De l’utilisation des données publiques pour la prédiction de la toxicité des produits chimiques

par Ingrid Grenet

Thèse de doctorat en Informatique

Sous la direction de Jean-Paul Comet.

Soutenue le 09-07-2019

à l'Université Côte d'Azur (ComUE) , dans le cadre de École doctorale Sciences et technologies de l'information et de la communication (Sophia Antipolis, Alpes-Maritimes) , en partenariat avec Université de Nice (1965-2019) (établissement de préparation) , Laboratoire Informatique, signaux et systèmes (Sophia Antipolis, Alpes-Maritimes) (laboratoire) et de Scalable and Pervasive softwARe and Knowledge Systems (laboratoire) .

Le président du jury était Céline Rouveirol.

Le jury était composé de Céline Rouveirol, Mohamed Elati, Olivier Taboureau, Lysiane Richert, David Rouquié.

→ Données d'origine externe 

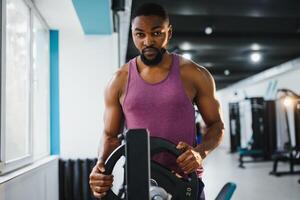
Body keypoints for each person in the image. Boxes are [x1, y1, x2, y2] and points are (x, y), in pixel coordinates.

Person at [89, 3, 224, 200]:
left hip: (184, 182)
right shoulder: (119, 80)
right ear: (133, 35)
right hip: (138, 182)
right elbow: (110, 136)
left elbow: (216, 126)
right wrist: (100, 167)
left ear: (169, 32)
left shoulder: (195, 74)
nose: (148, 41)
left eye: (156, 33)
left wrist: (200, 152)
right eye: (140, 34)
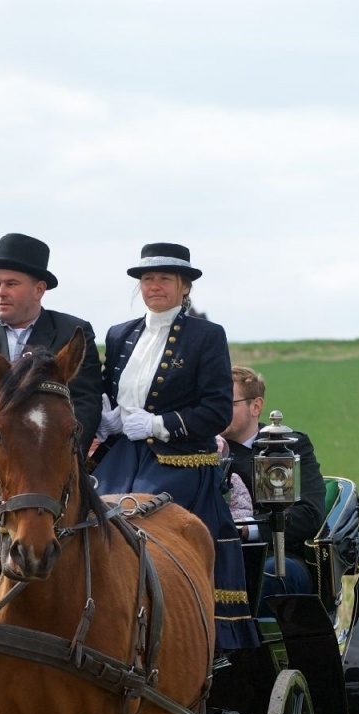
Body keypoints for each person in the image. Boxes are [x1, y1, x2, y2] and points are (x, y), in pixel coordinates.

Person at [92, 243, 258, 650]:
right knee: (84, 509)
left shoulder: (207, 336)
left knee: (137, 511)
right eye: (147, 279)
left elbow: (217, 409)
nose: (154, 286)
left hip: (179, 460)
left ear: (185, 287)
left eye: (164, 278)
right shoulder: (119, 334)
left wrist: (159, 423)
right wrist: (108, 417)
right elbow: (110, 393)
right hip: (122, 455)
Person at [0, 232, 103, 624]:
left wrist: (69, 451)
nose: (0, 292)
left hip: (54, 465)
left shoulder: (73, 333)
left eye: (11, 284)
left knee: (100, 520)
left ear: (39, 289)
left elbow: (88, 398)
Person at [220, 366, 326, 602]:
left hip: (279, 554)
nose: (217, 411)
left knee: (263, 576)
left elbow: (309, 515)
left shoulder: (289, 447)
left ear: (256, 406)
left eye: (227, 403)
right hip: (214, 553)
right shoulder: (203, 450)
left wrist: (248, 529)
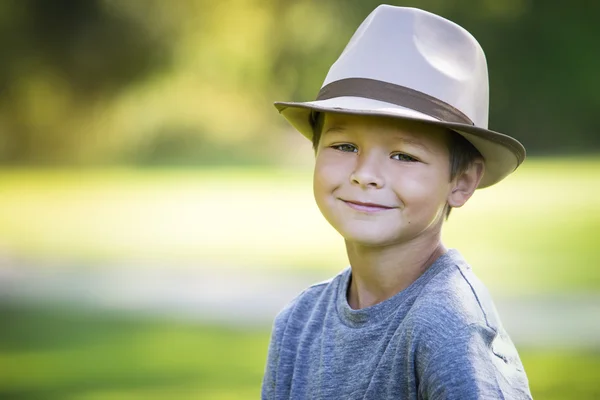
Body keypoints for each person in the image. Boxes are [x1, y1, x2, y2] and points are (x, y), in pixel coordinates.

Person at [262, 4, 532, 399]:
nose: (365, 173)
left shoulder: (448, 325)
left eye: (403, 155)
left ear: (462, 181)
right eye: (345, 145)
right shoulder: (298, 323)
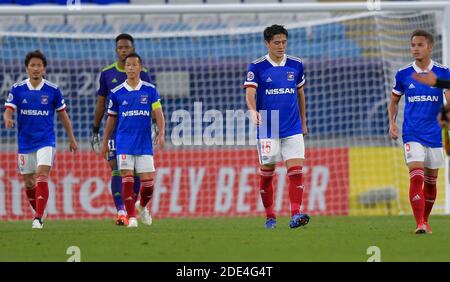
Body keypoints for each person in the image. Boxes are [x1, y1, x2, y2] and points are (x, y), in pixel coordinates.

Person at [243, 24, 310, 229]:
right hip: (268, 128)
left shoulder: (296, 65)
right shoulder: (257, 67)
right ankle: (270, 216)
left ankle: (295, 214)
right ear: (267, 43)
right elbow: (250, 94)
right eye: (276, 42)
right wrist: (253, 110)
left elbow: (300, 94)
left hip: (292, 127)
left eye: (284, 42)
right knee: (267, 174)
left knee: (296, 171)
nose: (281, 46)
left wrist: (304, 122)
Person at [3, 50, 77, 229]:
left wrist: (71, 138)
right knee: (29, 183)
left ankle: (37, 218)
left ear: (44, 69)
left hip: (46, 141)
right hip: (25, 142)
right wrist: (8, 118)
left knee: (41, 175)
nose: (36, 69)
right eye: (32, 65)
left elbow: (63, 116)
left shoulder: (53, 90)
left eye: (39, 66)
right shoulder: (18, 89)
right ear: (26, 68)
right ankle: (40, 210)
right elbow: (8, 110)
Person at [388, 29, 450, 234]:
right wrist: (392, 123)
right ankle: (419, 223)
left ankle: (425, 219)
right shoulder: (403, 73)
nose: (415, 49)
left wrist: (446, 115)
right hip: (412, 132)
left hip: (435, 134)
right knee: (416, 177)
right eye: (413, 45)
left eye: (420, 45)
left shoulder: (443, 72)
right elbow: (394, 100)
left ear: (430, 47)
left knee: (431, 181)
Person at [90, 33, 154, 226]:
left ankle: (132, 208)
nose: (123, 51)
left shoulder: (143, 73)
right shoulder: (107, 73)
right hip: (117, 130)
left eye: (127, 47)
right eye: (120, 48)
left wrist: (156, 128)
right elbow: (101, 103)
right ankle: (122, 212)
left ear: (132, 49)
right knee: (117, 169)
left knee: (134, 173)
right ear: (116, 50)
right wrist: (95, 129)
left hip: (138, 131)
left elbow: (152, 102)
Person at [101, 53, 165, 228]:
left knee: (148, 184)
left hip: (144, 143)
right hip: (124, 142)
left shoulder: (150, 90)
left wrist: (161, 133)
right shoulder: (116, 93)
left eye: (133, 65)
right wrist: (105, 140)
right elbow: (111, 120)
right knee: (127, 177)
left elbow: (158, 113)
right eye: (127, 65)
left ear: (140, 67)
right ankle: (132, 217)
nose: (130, 68)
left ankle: (142, 207)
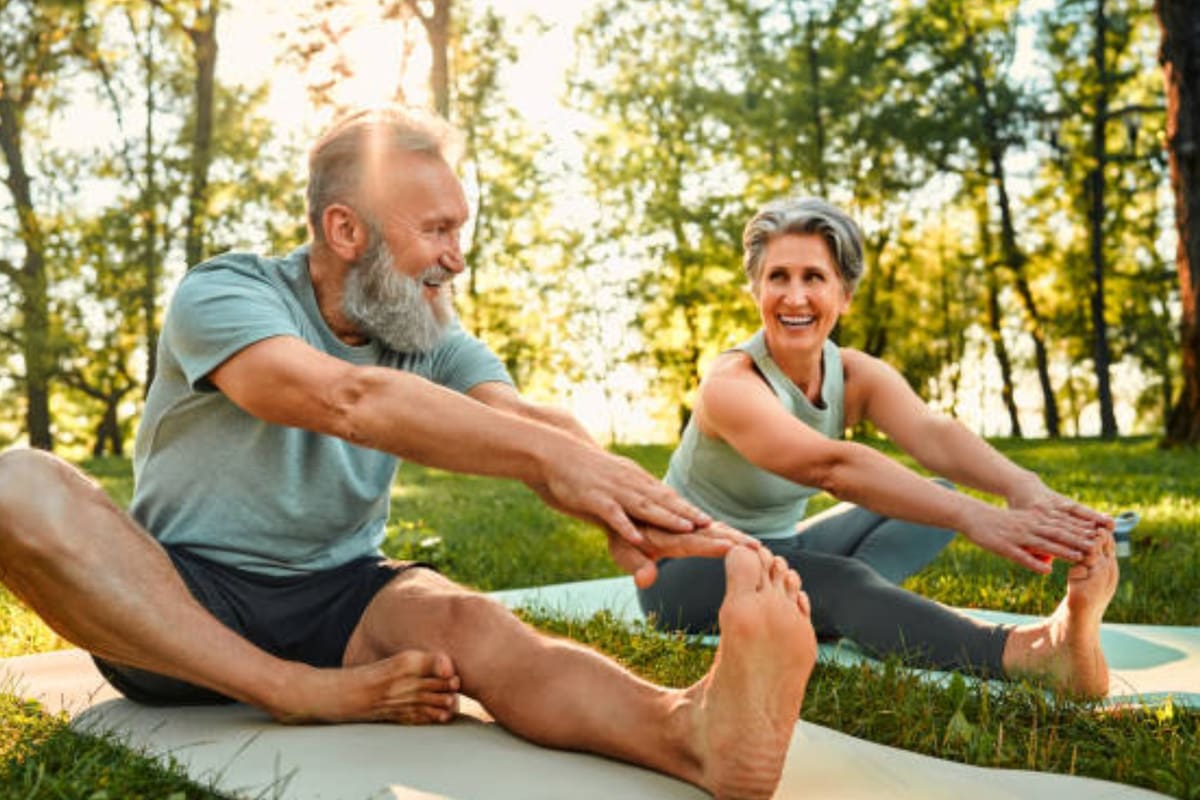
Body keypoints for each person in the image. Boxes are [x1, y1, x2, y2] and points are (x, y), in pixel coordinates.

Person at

Les rapporteurs étaient Mohamed Elati, Olivier Taboureau.


  • Résumé

    L’évaluation de la sécurité des composés chimiques repose principalement sur les résultats des études in vivo, réalisées sur des animaux de laboratoire. Cependant, ces études sont coûteuses en terme de temps, d'argent et d'utilisation d'animaux, ce qui les rend inadaptées à l'évaluation de milliers de composés. Afin de prédire rapidement la toxicité potentielle des composés et de les prioriser pour de futures études, des solutions alternatives sont actuellement envisagées telles que les essais in vitro et les modèles prédictifs d'apprentissage automatique. L’objectif de cette thèse est d’évaluer comment les données publiques de ToxCast et ToxRefDB peuvent permettre de construire de tels modèles afin de prédire les effets in vivo induits par les composés, uniquement à partir de leur structure chimique. A cette fin, et après pré-traitement des données, nous nous focalisons d’abord sur la prédiction de la bioactivité in vitro à partir de la structure chimique puis sur la prédiction des effets in vivo à partir des données de bio-activité in vitro. Pour la prédiction de la bio-activité in vitro, nous construisons et testons différents modèles de machine learning dont les descripteurs reflètent la structure chimique des composés. Puisque les données d'apprentissage sont fortement déséquilibrées en faveur des composés non toxiques, nous testons une technique d'augmentation de données et montrons qu’elle améliore les performances des modèles. Aussi, par une étude à grande échelle sur des centaines de tests in vitro de ToxCast, nous montrons que la méthode ensembliste "stacked generalization" mène à des modèles fiables sur leur domaine d'applicabilité. Pour la prédiction des effets in vivo, nous évaluons le lien entre les résultats des essais in vitro ciblant des voies connues pour induire des effets endocriniens et les effets in vivo observés dans les organes endocriniens lors d'études long terme. Nous montrons que, de manière inattendue, ces essais ne sont pas prédictifs des effets in vivo, ce qui soulève la question essentielle de la pertinence des essais in vitro. Nous faisons alors l’hypothèse que le choix d’essais capables de prédire les effets in vivo devrait reposer sur l’utilisation d'informations complémentaires comme, en particulier, les données mécanistiques.

  • Titre traduit

    Evaluation of the use of public toxicological data for chemical hazard prediction through computational methods


  • Résumé

    Currently, chemical safety assessment mostly relies on results obtained in in vivo studies performed in laboratory animals. However, these studies are costly in term of time, money and animals used and therefore not adapted for the evaluation of thousands of compounds. In order to rapidly screen compounds for their potential toxicity and prioritize them for further testing, alternative solutions are envisioned such as in vitro assays and computational predictive models. The objective of this thesis is to evaluate how the public data from ToxCast and ToxRefDB can allow the construction of this type of models in order to predict in vivo effects induced by compounds, only based on their chemical structure. To do so, after data pre-processing, we first focus on the prediction of in vitro bioactivity from chemical structure and then on the prediction of in vivo effects from in vitro bioactivity data. For the in vitro bioactivity prediction, we build and test various models based on compounds’ chemical structure descriptors. Since learning data are highly imbalanced in favor of non-toxic compounds, we test a data augmentation technique and show that it improves models’ performances. We also perform a largescale study to predict hundreds of in vitro assays from ToxCast and show that the stacked generalization ensemble method leads to reliable models when used on their applicability domain. For the in vivo effects prediction, we evaluate the link between results from in vitro assays targeting pathways known to induce endocrine effects and in vivo effects observed in endocrine organs during longterm studies. We highlight that, unexpectedly, these assays are not predictive of the in vivo effects, which raises the crucial question of the relevance of in vitro assays. We thus hypothesize that the selection of assays able to predict in vivo effects should be based on complementary information such as, in particular, mechanistic data.